* **Exercise aim**: Which lines come from the start of the records through the line that holds "take its place"? Write them out word for word.

Saved entries
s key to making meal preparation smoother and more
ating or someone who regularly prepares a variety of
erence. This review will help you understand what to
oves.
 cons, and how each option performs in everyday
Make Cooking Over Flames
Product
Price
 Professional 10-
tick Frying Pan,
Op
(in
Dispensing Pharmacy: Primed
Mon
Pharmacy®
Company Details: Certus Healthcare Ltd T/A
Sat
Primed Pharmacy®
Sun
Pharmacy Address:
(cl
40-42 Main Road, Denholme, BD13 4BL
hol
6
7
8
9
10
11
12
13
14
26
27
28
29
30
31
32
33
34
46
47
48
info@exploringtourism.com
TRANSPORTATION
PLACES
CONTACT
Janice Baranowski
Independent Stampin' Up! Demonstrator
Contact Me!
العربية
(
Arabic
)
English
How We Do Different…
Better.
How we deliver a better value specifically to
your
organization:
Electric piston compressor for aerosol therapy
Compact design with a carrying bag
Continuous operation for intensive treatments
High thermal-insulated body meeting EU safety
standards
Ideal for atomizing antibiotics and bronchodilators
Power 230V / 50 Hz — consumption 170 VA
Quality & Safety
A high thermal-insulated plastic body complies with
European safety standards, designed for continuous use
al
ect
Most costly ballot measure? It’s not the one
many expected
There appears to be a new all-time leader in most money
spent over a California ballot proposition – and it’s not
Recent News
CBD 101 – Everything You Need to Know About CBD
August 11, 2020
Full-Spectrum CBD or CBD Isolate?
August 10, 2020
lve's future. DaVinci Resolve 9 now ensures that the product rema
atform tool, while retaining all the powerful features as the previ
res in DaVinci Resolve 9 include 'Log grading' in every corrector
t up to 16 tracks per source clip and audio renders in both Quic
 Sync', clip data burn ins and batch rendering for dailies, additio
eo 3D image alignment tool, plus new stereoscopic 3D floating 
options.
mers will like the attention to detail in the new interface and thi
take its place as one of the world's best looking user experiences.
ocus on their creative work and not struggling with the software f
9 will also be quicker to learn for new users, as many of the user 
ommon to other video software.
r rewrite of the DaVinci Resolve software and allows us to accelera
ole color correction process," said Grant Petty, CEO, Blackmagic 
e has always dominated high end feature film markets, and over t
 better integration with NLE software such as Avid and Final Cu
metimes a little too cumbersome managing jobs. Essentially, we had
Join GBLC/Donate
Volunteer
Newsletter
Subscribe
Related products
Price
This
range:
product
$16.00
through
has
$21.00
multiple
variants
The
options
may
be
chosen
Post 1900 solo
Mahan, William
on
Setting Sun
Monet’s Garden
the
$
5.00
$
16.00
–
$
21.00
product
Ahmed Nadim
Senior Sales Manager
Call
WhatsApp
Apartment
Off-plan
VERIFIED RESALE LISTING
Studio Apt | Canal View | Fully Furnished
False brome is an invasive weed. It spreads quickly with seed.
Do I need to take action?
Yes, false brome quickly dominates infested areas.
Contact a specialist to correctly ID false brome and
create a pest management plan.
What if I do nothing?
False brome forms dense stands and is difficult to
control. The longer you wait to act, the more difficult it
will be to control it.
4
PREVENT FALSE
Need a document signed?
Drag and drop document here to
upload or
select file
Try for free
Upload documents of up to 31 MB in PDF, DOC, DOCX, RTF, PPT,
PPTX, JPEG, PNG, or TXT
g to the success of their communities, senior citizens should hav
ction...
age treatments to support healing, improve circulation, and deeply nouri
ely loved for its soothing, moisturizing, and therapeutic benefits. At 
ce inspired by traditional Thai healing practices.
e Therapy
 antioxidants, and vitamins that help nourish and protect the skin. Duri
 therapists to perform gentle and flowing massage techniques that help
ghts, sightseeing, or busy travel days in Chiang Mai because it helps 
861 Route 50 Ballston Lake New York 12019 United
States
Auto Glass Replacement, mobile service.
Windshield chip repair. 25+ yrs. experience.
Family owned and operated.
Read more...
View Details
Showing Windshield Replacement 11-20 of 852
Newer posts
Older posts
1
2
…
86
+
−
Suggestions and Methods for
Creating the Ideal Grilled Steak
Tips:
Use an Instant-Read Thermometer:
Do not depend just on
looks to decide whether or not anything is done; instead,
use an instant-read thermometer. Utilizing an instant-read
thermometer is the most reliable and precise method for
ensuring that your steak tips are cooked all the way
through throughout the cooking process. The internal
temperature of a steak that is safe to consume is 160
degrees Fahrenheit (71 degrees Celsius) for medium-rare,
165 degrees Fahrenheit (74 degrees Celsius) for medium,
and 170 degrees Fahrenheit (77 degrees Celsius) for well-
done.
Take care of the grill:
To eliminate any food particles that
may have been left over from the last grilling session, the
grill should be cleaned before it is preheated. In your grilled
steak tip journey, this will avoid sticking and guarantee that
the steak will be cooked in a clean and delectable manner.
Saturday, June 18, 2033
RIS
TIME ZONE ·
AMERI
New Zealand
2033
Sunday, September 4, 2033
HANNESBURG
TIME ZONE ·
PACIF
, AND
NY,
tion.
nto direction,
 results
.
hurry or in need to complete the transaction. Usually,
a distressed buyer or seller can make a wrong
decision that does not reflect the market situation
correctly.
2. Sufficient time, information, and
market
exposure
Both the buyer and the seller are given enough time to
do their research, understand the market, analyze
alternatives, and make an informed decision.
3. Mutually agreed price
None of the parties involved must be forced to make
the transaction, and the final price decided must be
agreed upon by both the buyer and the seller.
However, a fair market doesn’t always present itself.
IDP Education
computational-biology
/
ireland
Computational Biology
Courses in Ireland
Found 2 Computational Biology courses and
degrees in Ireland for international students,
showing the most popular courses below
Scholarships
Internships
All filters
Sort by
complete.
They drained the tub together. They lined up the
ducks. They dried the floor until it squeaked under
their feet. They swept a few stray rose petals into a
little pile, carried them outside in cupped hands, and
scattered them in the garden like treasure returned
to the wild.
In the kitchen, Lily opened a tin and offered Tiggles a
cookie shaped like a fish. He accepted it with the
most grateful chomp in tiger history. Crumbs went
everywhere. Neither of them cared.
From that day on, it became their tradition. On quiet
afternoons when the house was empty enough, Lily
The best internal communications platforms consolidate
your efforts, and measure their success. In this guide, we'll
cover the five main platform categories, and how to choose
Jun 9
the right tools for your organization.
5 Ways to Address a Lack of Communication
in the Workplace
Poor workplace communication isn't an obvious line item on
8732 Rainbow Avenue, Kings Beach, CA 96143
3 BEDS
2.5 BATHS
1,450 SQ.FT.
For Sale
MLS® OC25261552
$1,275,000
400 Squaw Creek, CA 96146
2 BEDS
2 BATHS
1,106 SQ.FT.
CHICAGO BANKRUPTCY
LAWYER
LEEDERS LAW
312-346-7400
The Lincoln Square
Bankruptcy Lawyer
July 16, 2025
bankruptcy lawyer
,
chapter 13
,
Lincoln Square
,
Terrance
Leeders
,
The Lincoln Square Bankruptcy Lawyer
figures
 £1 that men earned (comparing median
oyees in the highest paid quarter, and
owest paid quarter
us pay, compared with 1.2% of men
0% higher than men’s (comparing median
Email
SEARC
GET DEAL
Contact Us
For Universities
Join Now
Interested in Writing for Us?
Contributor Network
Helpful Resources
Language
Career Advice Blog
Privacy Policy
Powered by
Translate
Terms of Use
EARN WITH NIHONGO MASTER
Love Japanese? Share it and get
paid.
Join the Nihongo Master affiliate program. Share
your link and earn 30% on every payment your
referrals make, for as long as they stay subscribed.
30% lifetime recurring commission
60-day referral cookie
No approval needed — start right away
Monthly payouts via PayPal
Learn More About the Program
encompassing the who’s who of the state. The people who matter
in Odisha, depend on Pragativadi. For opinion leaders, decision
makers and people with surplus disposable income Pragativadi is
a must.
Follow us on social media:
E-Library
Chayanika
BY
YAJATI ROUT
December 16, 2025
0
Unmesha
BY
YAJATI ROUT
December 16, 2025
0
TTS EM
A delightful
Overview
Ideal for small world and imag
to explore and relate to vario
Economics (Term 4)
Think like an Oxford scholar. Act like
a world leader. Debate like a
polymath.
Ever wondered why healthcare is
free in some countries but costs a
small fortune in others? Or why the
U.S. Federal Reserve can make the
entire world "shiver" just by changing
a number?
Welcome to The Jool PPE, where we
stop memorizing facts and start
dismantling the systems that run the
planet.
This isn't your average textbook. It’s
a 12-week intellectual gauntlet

* **Exercise response**:
s key to making meal preparation smoother and more
ating or someone who regularly prepares a variety of
erence. This review will help you understand what to
oves.
 cons, and how each option performs in everyday
Make Cooking Over Flames
Product
Price
 Professional 10-
tick Frying Pan,
Op
(in
Dispensing Pharmacy: Primed
Mon
Pharmacy®
Company Details: Certus Healthcare Ltd T/A
Sat
Primed Pharmacy®
Sun
Pharmacy Address:
(cl
40-42 Main Road, Denholme, BD13 4BL
hol
6
7
8
9
10
11
12
13
14
26
27
28
29
30
31
32
33
34
46
47
48
info@exploringtourism.com
TRANSPORTATION
PLACES
CONTACT
Janice Baranowski
Independent Stampin' Up! Demonstrator
Contact Me!
العربية
(
Arabic
)
English
How We Do Different…
Better.
How we deliver a better value specifically to
your
organization:
Electric piston compressor for aerosol therapy
Compact design with a carrying bag
Continuous operation for intensive treatments
High thermal-insulated body meeting EU safety
standards
Ideal for atomizing antibiotics and bronchodilators
Power 230V / 50 Hz — consumption 170 VA
Quality & Safety
A high thermal-insulated plastic body complies with
European safety standards, designed for continuous use
al
ect
Most costly ballot measure? It’s not the one
many expected
There appears to be a new all-time leader in most money
spent over a California ballot proposition – and it’s not
Recent News
CBD 101 – Everything You Need to Know About CBD
August 11, 2020
Full-Spectrum CBD or CBD Isolate?
August 10, 2020
lve's future. DaVinci Resolve 9 now ensures that the product rema
atform tool, while retaining all the powerful features as the previ
res in DaVinci Resolve 9 include 'Log grading' in every corrector
t up to 16 tracks per source clip and audio renders in both Quic
 Sync', clip data burn ins and batch rendering for dailies, additio
eo 3D image alignment tool, plus new stereoscopic 3D floating 
options.
mers will like the attention to detail in the new interface and thi
take its place as one of the world's best looking user experiences.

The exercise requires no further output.